Some of us came with flasks of alcohol siphoned off from our parents; some of us came with sandwiches and snacks.

Olivia Howard showed up with flowers. It felt like that kind of occasion.

We couldn’t see much of the activity from our vantage point, just a cordon of police cars and deputies milling around the entrance to Aquatics, trying to shoo away the arriving press.

The construction site, where work on the Jay Steeler Legacy Pavilion had been stalled by growing national outrage, was invisible from where we were sitting.

Instead we had a sweeping view of the parking lot and traffic slowing to a long-tail crawl at the school entrance as word of the operation spread through the afternoon.

We saw Old McVeigh prowling like a caged animal between the press vans.

Skyler Matthews pointed out Principal Hammill and Coach Radner, hemmed behind a bright rope of police tape, angling for a view.

In the far distance, drifts of green massed among the hills marked the easternmost portion of the state park.

From campus it was at least an hour to the spot where Nina’s duffel bag had been discovered.

Still, it would have been easy enough to stash her stuff in an empty locker, then get rid of it in the days after her disappearance—maybe during a long hike or even a fishing trip.

An hour seeped by, then two. The sun heated the metal bleachers to an agony. We ran through all our snacks. We grew bored and impatient.

“How do they know where to dig?” Evie Grant wanted to know. The Aquatics Center was a thirty-thousand-foot complex, and nearly half of it had been under construction the night Nina Faraday went missing.

No one knew the answer.
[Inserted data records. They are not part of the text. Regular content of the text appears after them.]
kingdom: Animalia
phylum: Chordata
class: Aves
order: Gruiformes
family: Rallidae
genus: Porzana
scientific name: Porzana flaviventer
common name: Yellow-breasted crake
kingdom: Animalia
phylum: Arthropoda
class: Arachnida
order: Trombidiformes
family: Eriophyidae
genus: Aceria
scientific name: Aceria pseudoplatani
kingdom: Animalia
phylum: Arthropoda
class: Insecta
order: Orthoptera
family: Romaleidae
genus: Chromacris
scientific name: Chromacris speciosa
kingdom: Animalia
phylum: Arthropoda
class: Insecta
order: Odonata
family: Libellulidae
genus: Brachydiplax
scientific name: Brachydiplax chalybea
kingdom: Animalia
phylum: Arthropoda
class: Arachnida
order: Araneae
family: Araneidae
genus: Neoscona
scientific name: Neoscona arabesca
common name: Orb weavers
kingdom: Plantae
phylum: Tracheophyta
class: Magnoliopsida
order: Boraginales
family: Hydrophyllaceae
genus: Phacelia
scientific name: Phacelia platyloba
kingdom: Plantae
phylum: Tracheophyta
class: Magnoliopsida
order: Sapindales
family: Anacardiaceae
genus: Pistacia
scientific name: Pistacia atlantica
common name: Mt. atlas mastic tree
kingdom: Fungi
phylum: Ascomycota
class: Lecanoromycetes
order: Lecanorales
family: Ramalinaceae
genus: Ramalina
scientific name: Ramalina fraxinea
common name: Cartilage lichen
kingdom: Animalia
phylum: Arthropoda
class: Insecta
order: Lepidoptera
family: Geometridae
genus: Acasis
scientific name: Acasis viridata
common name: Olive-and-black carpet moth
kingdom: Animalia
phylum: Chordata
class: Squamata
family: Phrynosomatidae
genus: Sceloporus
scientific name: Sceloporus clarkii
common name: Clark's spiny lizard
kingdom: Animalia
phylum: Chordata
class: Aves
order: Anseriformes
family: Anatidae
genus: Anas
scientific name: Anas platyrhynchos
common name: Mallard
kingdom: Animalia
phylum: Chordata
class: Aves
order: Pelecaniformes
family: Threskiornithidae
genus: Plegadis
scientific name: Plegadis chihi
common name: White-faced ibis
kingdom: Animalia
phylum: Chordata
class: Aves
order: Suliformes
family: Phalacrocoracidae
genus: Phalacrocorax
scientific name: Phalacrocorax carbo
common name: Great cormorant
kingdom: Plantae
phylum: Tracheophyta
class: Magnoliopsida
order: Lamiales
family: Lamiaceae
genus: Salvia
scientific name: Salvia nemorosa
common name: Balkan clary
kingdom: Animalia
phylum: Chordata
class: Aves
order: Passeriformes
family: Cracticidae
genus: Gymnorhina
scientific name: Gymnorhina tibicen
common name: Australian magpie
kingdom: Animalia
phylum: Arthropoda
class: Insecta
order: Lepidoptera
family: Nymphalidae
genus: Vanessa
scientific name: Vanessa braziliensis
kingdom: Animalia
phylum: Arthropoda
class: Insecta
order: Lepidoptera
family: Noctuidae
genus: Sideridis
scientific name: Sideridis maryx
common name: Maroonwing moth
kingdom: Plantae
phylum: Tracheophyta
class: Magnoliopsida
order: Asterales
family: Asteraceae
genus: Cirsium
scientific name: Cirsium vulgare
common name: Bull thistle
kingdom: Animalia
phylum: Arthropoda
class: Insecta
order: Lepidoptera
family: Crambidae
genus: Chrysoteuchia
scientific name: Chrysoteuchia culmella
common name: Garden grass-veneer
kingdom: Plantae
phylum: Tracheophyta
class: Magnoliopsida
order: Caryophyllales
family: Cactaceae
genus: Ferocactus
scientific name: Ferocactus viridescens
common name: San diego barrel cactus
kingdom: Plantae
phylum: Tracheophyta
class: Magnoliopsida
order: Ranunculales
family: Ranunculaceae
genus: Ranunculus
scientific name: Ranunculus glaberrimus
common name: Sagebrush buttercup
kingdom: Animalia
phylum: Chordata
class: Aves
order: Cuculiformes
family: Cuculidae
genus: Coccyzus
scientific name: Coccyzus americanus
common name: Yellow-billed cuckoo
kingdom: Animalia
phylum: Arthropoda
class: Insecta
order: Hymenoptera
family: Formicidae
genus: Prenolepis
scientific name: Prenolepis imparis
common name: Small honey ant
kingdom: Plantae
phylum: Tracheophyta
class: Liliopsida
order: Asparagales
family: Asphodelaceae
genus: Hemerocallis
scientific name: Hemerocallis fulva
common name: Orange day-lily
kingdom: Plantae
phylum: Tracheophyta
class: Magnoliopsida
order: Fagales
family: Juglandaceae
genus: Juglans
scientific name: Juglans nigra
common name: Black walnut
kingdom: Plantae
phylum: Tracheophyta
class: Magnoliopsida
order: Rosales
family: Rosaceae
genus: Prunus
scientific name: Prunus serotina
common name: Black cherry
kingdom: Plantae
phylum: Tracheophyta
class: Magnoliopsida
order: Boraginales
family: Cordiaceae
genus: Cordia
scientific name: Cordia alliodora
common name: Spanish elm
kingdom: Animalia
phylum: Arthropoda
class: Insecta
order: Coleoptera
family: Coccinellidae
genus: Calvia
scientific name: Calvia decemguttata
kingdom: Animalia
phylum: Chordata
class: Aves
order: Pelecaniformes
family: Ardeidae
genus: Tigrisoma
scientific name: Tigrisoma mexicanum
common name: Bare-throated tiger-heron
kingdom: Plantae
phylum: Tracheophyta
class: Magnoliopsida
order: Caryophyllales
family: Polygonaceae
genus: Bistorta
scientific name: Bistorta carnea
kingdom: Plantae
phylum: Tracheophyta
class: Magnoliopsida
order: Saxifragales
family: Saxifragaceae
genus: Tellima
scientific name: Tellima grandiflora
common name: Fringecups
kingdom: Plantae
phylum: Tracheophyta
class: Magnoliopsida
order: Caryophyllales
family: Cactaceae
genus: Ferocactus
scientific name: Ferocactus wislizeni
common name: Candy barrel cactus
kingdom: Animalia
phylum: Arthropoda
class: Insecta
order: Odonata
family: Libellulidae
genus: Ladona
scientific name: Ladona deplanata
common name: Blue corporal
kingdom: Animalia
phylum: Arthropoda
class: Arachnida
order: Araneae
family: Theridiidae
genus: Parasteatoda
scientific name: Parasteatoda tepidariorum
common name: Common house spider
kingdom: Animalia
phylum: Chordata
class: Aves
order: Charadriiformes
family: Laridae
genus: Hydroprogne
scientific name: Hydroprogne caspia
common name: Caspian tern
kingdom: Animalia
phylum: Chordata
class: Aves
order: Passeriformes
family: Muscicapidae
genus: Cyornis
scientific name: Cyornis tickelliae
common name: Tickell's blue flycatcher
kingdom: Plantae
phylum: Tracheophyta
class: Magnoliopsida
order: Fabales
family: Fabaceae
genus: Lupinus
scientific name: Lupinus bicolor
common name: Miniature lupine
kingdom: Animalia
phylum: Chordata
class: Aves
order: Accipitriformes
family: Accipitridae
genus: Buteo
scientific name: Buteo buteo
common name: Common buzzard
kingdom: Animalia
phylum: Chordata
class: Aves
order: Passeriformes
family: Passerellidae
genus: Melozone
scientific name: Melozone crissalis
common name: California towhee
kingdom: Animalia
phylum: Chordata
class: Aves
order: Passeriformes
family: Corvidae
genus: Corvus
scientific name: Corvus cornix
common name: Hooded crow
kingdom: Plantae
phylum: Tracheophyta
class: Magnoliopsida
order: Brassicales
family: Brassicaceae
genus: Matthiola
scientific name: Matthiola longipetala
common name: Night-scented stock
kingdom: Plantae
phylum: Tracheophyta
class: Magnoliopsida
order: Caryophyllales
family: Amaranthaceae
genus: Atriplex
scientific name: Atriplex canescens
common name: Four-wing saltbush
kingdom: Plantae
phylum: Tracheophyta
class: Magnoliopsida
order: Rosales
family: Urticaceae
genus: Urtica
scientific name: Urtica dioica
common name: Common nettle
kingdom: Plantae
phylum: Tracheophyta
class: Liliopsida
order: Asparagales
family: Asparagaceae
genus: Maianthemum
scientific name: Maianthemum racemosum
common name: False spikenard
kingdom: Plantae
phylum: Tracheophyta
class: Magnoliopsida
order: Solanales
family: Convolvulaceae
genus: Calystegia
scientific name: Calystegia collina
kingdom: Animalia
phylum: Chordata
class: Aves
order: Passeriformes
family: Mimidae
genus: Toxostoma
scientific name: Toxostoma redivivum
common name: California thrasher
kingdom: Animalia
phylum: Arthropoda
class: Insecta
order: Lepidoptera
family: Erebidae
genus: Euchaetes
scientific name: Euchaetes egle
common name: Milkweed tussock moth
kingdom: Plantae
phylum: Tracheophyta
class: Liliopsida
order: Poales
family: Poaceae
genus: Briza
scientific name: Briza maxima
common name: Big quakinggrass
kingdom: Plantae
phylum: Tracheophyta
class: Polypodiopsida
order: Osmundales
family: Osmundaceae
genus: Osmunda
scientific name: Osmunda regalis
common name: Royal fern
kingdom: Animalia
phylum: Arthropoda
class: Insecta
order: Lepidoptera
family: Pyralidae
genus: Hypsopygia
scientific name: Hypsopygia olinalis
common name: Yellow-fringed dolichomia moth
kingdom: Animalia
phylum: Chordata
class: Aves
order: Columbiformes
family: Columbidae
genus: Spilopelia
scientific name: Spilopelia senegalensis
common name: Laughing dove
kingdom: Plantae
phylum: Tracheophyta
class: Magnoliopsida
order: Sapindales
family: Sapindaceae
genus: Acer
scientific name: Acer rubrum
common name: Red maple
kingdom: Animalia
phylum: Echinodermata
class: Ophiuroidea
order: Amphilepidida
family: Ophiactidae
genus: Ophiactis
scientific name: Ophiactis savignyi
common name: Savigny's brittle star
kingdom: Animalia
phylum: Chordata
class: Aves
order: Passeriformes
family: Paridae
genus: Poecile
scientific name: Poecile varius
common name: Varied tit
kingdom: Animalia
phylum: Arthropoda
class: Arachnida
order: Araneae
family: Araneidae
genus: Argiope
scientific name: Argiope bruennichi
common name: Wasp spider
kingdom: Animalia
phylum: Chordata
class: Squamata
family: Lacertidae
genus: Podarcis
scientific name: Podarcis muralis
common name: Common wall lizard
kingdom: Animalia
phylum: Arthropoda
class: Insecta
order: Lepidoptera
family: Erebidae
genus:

Nate Stern suggested that the sheriff was working with old blueprints.

Will Friske suggested that they might have been tipped off like they had been to the duffel bag’s location.

We wondered what Coach Steeler’s swimmers had known, or at least suspected.

It was no wonder, we said, that Tommy Swift had gone off the rails.

We got sunburned. We grew bored, impatient for something to happen.

Nick Topornycky tried to sneak into Aquatics for a closer look but got busted by Nate Stern’s cousin, who threatened to write him a ticket—for what, we didn’t know.

Nick Topornycky and Nate Stern got into a fight about who was the bigger asshole, Nick or Nate’s cousin.

We scratched our mosquito bites until they bled.

One by one, we lost interest and drifted home, back to our air conditioning. Olivia abandoned her bouquet of flowers to brown on the top row of bleachers. We agreed that it had been a gigantic waste of an afternoon.

We doubted the cops would find shit, no matter how long they kept digging.

But we were wrong.

Two days later, Reese Cox wrote us with the news: Ceecee was blackout drunk, and her mom was crying into a kitchen towel.

That morning, the sheriff’s department had found bones.

More than eighteen years after she had vanished, Nina Faraday had come home at last.